1/2 cup plus 1 tablespoon warm water (105 to 110 degrees
1 1/2 cups bread flour or all-purpose flour
2 teaspoons granulated sugar
1 teaspoon salt
1 tablespoon extra virgin olive oil plus 1 tablespoon for coating
To Make The Dough: Dissolve the yeast in the water and set aside for 5 to 10
minutes. Be sure that the water is hot. Temperatures of 120 degrees F and above
will kill the yeast, and your dough will not rise.
If using an upright electric mixer, such as a KitchenAid, use the mixing paddle
attachment because the batch size is too small for the dough hook to be effective.
Combine all other ingredients (except the additional teaspoon of olive oil) and
combine them with the dissolved yeast in the mixing bowl. (Do not pour the salt
directly into the yeast water because this would kill some of the yeast.) Allow
these ingredients to mix gradually, use the lowest 2 speeds to mix the dough. Mix
for 2 to 3 minutes, until the dough is smooth and elastic. Over-mixing the dough
will produce tough, rubbery dough, and friction will cause the dough to rise too
If using a food processor, using a dough "blade" made of plastic rather
than the sharp steel knife attachment, which would cut the gluten strands and ruin
the consistency of the dough. Otherwise proceed as above. Be especially cautious
not to mix too long with a food processor because the temperature resulting from
the friction of mixing could easily exceed 120 degrees F, killing the yeast. Mix
only until a smooth dough ball is formed.
If mixing by hand, place the dry ingredients in a 4 to 6 quart mixing bowl. Make
a well in the middle and pour in the liquids (reserving the teaspoon of olive oil).
Use a wooden spoon to combine the ingredients. Once initial mixing is done, you
can lightly oil your hands and begin kneading the dough. Knead for 5 minutes. When
done the dough should be slightly tacky (that is, it should be barely beyond sticking
to your hands).
Lightly oil the dough ball and the interior of a 1-quart glass bowl. Place the
dough ball in the bowl and seal the bowl with clear food wrap. Seal airtight. Set
aside at room temperature (70 to 70 degrees F) to rise until double in bulk - about
1 1/2 to 2 hours.
The dough could be used at this point, but it will not be that wonderful, chewy,
flavorful dough that it will later become. Punch down the dough, re-form a nice
round ball and return it to the same bowl. Cover again with clear food wrap. Place
the bowl in the refrigerator overnight, covered airtight.
About 2 hours before you are ready to assemble your pizza, remove the dough from
the refrigerator. Use a sharp knife to divide the dough into 2 equal portions (or
4 equal portions if making appetizer-size pizza or if smaller 6-inch pizzas are
Roll the smaller doughs into round balls on a smooth, clean surface. Be sure
to seal any holes by pinching or rolling.
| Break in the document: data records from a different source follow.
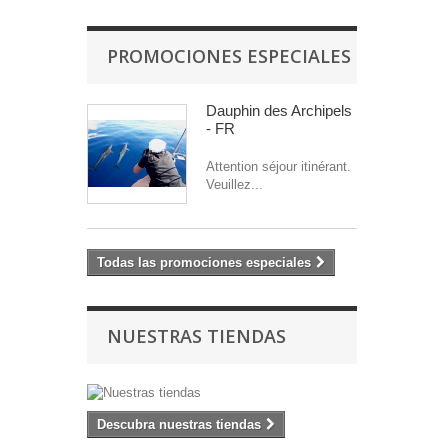
PROMOCIONES ESPECIALES
Dauphin des Archipels
- FR
Attention séjour itinérant.
Veuillez...
Todas las promociones especiales
NUESTRAS TIENDAS
Descubra nuestras tiendas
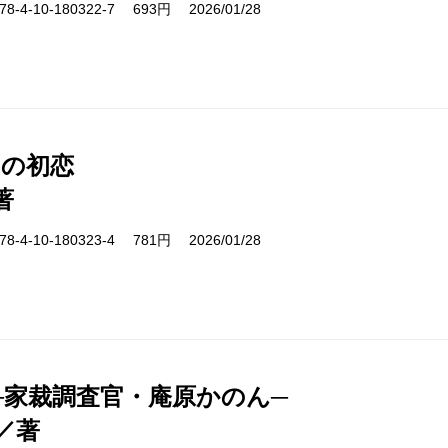
-4-10-180322-7 693円 2026/01/28
日の初恋
著
-4-10-180323-4 781円 2026/01/28
─家裁調査官・庵原かのん─
／著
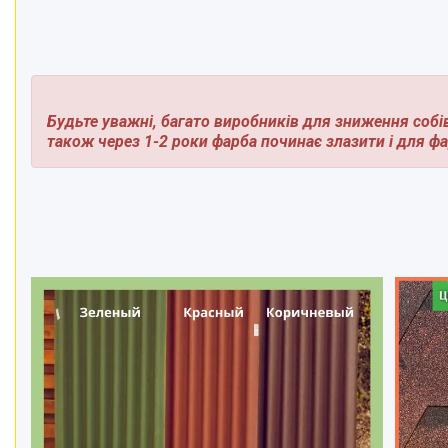
Будьте уважні, багато виробників для зниження собі
також через 1-2 роки фарба починає злазити і для ф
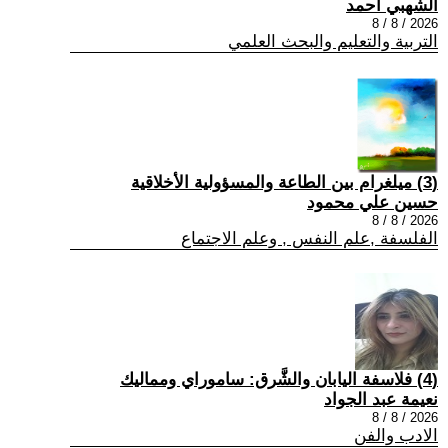
الشهبي أحمد
2026 / 8 / 8
التربية والتعليم والبحث العلمي
(3) ميلغرام بين الطاعة والمسؤولية الأخلاقية
حسين علي محمود
2026 / 8 / 8
الفلسفة ,علم النفس , وعلم الاجتماع
(4) فلاسفة اليابان والشَّرق: ساموراي ومماليك
نعيمة عبد الجواد
2026 / 8 / 8
الادب والفن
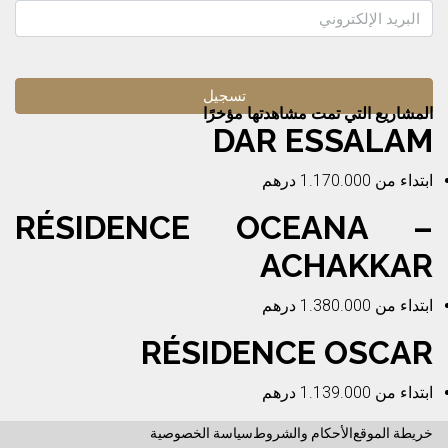
المشاريع التي تمت مشاهدتها مؤخرًا
DAR ESSALAM
ابتداء من
1.170.000 درهم
RÉSIDENCE OCEANA –
ACHAKKAR
ابتداء من
1.380.000 درهم
RÉSIDENCE OSCAR
ابتداء من
1.139.000 درهم
خريطة الموقع
الأحكام والشروط
سياسة الخصوصية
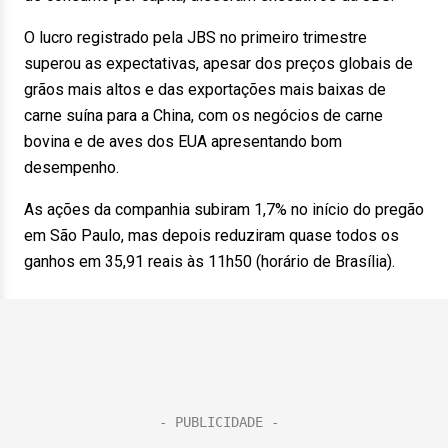
O lucro registrado pela JBS no primeiro trimestre
superou as expectativas, apesar dos preços globais de
grãos mais altos e das exportações mais baixas de
carne suína para a China, com os negócios de carne
bovina e de aves dos EUA apresentando bom
desempenho.
As ações da companhia subiram 1,7% no início do pregão
em São Paulo, mas depois reduziram quase todos os
ganhos em 35,91 reais às 11h50 (horário de Brasília).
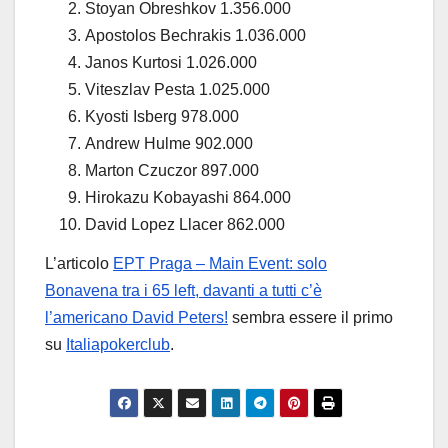
Stoyan Obreshkov 1.356.000
Apostolos Bechrakis 1.036.000
Janos Kurtosi 1.026.000
Viteszlav Pesta 1.025.000
Kyosti Isberg 978.000
Andrew Hulme 902.000
Marton Czuczor 897.000
Hirokazu Kobayashi 864.000
David Lopez Llacer 862.000
L’articolo
EPT Praga – Main Event: solo
Bonavena tra i 65 left, davanti a tutti c’è
l’americano David Peters!
sembra essere il primo
su
Italiapokerclub
.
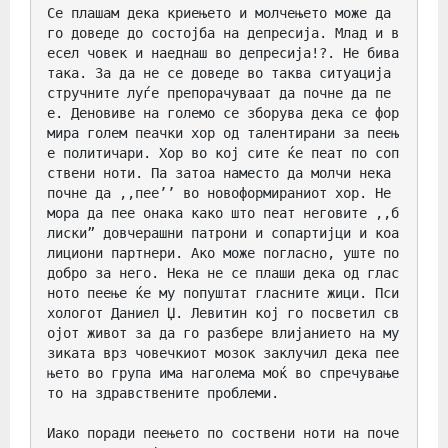
Се плашам дека криењето и молчењето може да 
го доведе до состојба на депресија. Млад и в
есел човек и наеднаш во депресија!?. Не бива 
така. За да не се доведе во таква ситуација 
стручните луѓе препорачуваат да почне да пе
е. Деновиве на големо се зборува дека се фор
мира голем пеачки хор од талентирани за пеењ
е политичари. Хор во кој сите ќе пеат по соп
ствени ноти. Па затоа наместо да молчи нека 
почне да ,,пее’’ во новоформираниот хор. Не 
мора да пее онака како што пеат неговите ,,б
лиски” довчерашни патрони и сопартијци и коа
лициони партнери. Ако може погласно, уште по
добро за него. Нека не се плаши дека од глас
ното пеење ќе му попуштат гласните жици. Пси
хологот Даниел Џ. Левитин кој го посветил св
ојот живот за да го разбере влијанието на му
зиката врз човечкиот мозок заклучил дека пее
њето во група има наголема моќ во спречување
то на здравствените проблеми. 

Иако поради пеењето по соствени ноти на поче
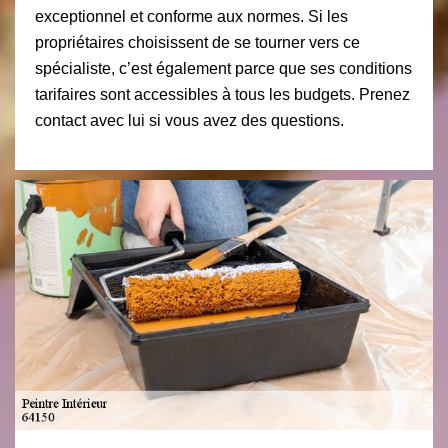
exceptionnel et conforme aux normes. Si les
propriétaires choisissent de se tourner vers ce
spécialiste, c’est également parce que ses conditions
tarifaires sont accessibles à tous les budgets. Prenez
contact avec lui si vous avez des questions.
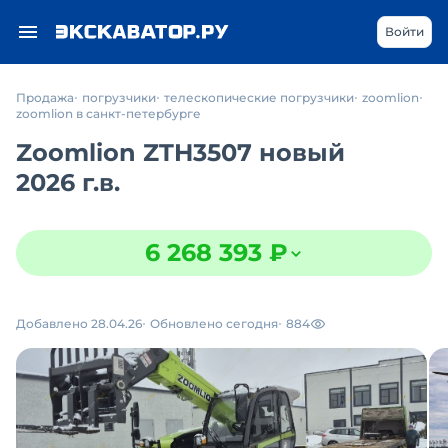
Войти
Продажа
погрузчики
телескопические погрузчики
zoomlion
zoomlion в санкт-петербурге
Zoomlion ZTH3507 новый
2026 г.в.
6 268 393 ₽
Добавлено 28.04.26
Обновлено сегодня
884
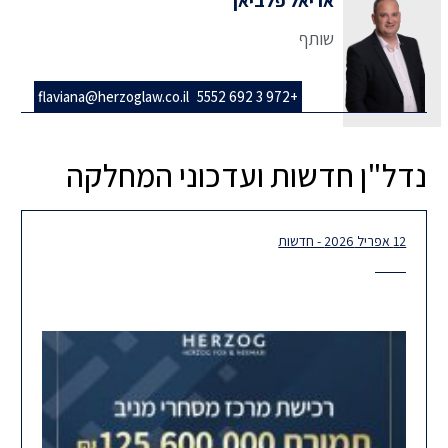
אריאל פלביאן
שותף
flaviana@herzoglaw.co.il
+972 3 692 5552
נדל"ן חדשות ועדכוני המחלקה
12 אפריל 2026 - חדשות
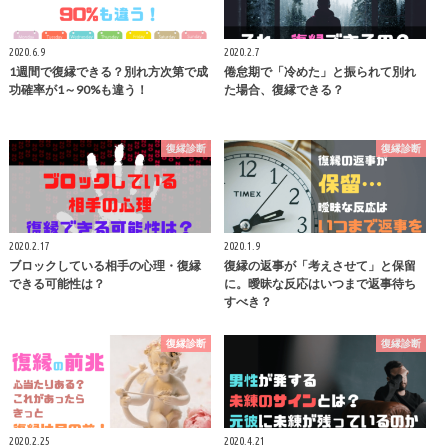
2020.6.9
2020.2.7
1週間で復縁できる？別れ方次第で成
倦怠期で「冷めた」と振られて別れ
功確率が1～90%も違う！
た場合、復縁できる？
復縁診断
復縁診断
2020.2.17
2020.1.9
ブロックしている相手の心理・復縁
復縁の返事が「考えさせて」と保留
できる可能性は？
に。曖昧な反応はいつまで返事待ち
すべき？
復縁診断
復縁診断
2020.2.25
2020.4.21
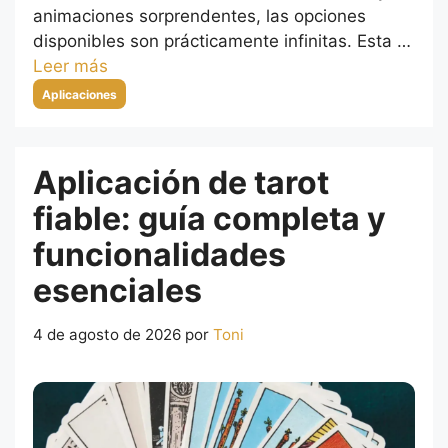
animaciones sorprendentes, las opciones
disponibles son prácticamente infinitas. Esta …
Leer más
Categorías
Aplicaciones
Aplicación de tarot
fiable: guía completa y
funcionalidades
esenciales
4 de agosto de 2026
por
Toni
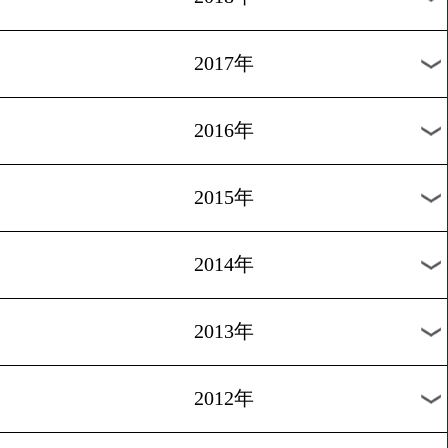
2024年
2023年
2022年
2021年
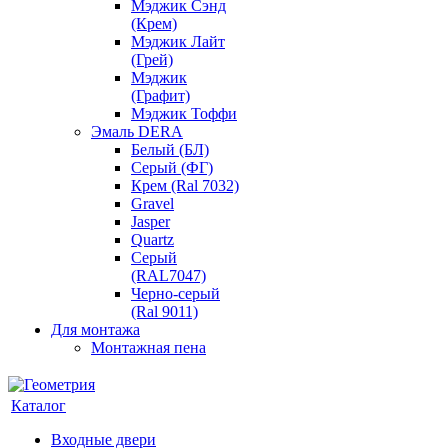
Мэджик Сэнд
(Крем)
Мэджик Лайт
(Грей)
Мэджик
(Графит)
Мэджик Тоффи
Эмаль DERA
Белый (БЛ)
Серый (ФГ)
Крем (Ral 7032)
Gravel
Jasper
Quartz
Серый
(RAL7047)
Черно-серый
(Ral 9011)
Для монтажа
Монтажная пена
Каталог
Входные двери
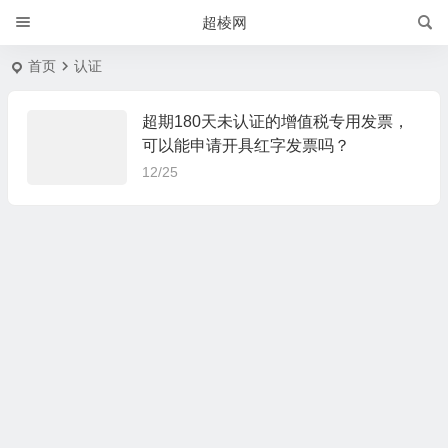
超棱网
首页
认证
超期180天未认证的增值税专用发票，
可以能申请开具红字发票吗？
12/25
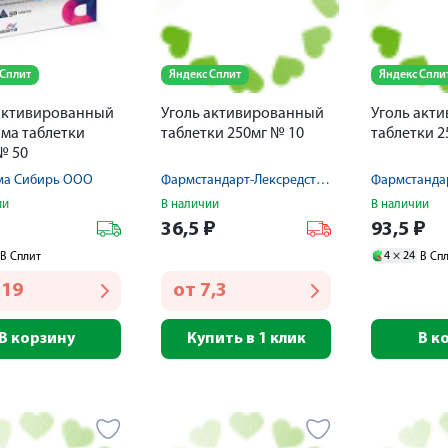
 Сплит
Яндекс Сплит
Яндекс Спли
активированный
Уголь активированный
Уголь акт
ма таблетки
таблетки 250мг № 10
таблетки 2
№ 50
ма Сибирь ООО
Фармстандарт-Лексредства ОАО
ии
В наличии
В наличии
₽
36,5
₽
93,5
₽
4 ×
24
В Сплит
В Сп
119
от
7,3
В корзину
Купить в 1 клик
В к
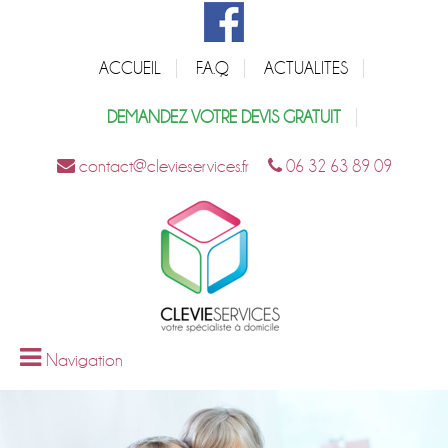
ACCUEIL
F.A.Q
ACTUALITES
DEMANDEZ VOTRE DEVIS GRATUIT
contact@clevieservices.fr
06 32 63 89 09
Navigation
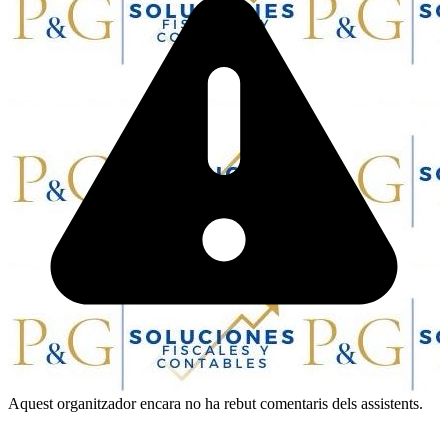
Aquest organitzador encara no ha rebut comentaris dels assistents.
Place the newly-formed dough balls in a glass casserole dish, spaced far enough
apart to allow for each to double in size. Seal the top of the dish airtight with
clear food wrap. Set aside at room temperature until the dough balls have doubled
in size (about 2 hours). They should be smooth and puffy.
To stretch and form the dough for pizza: Sprinkle a medium dusting of flour over
a 12 x 12-inch clean, smooth surface. Use a metal spatula or dough spacer to carefully
remove a dough ball from the glass casserole dish, being very careful to preserve
its round shape. Flour the dough liberally. Place the floured dough on the floured
Use your hand or rolling pin to press the dough down forming a flat circle about
1/2-icnh thick. Pinch the dough between your fingers all around the edge of the
circle, forming a lip or rim that rises about 1/4-inch above the center surface
of the dough. You may continue this outward stretching motion of the hands until
you have reached a 9-inch diameter pizza dough.
To dress the pizza: Lightly sprinkle cornmeal, semolina or flour over the surface
of a wooden pizza peel. Arrange the stretched dough over the floured peel surface.
Work quickly to dress the pizza so that the dough will not become soggy or sticky
from the sauces and toppings.
When you are ready to transfer the pizza to the pizza stone in the pre-heated
oven, grasp the handle of the peel and execute a very small test jerk to verify
that the pizza will come easily off the peel. If the dough does not move freely,
carefully lift the edges of the dough and try to rotate it by hand. Extreme cases
may require that you toss more flour under the dough edges.
Once the dough is moving easily on the peel, open the oven and position the edge
of the peel over the center of the stone about 2/3 from the front of the stone.
Jiggle and tilt the peel to get the pizza to start sliding off. When the pizza begins
to touch the stone, pull the peel quickly out from under it. Don't attempt to
move the pizza until it has begun to set (about 3 minutes). The peel can be slid
under the pizza to move it or remove it.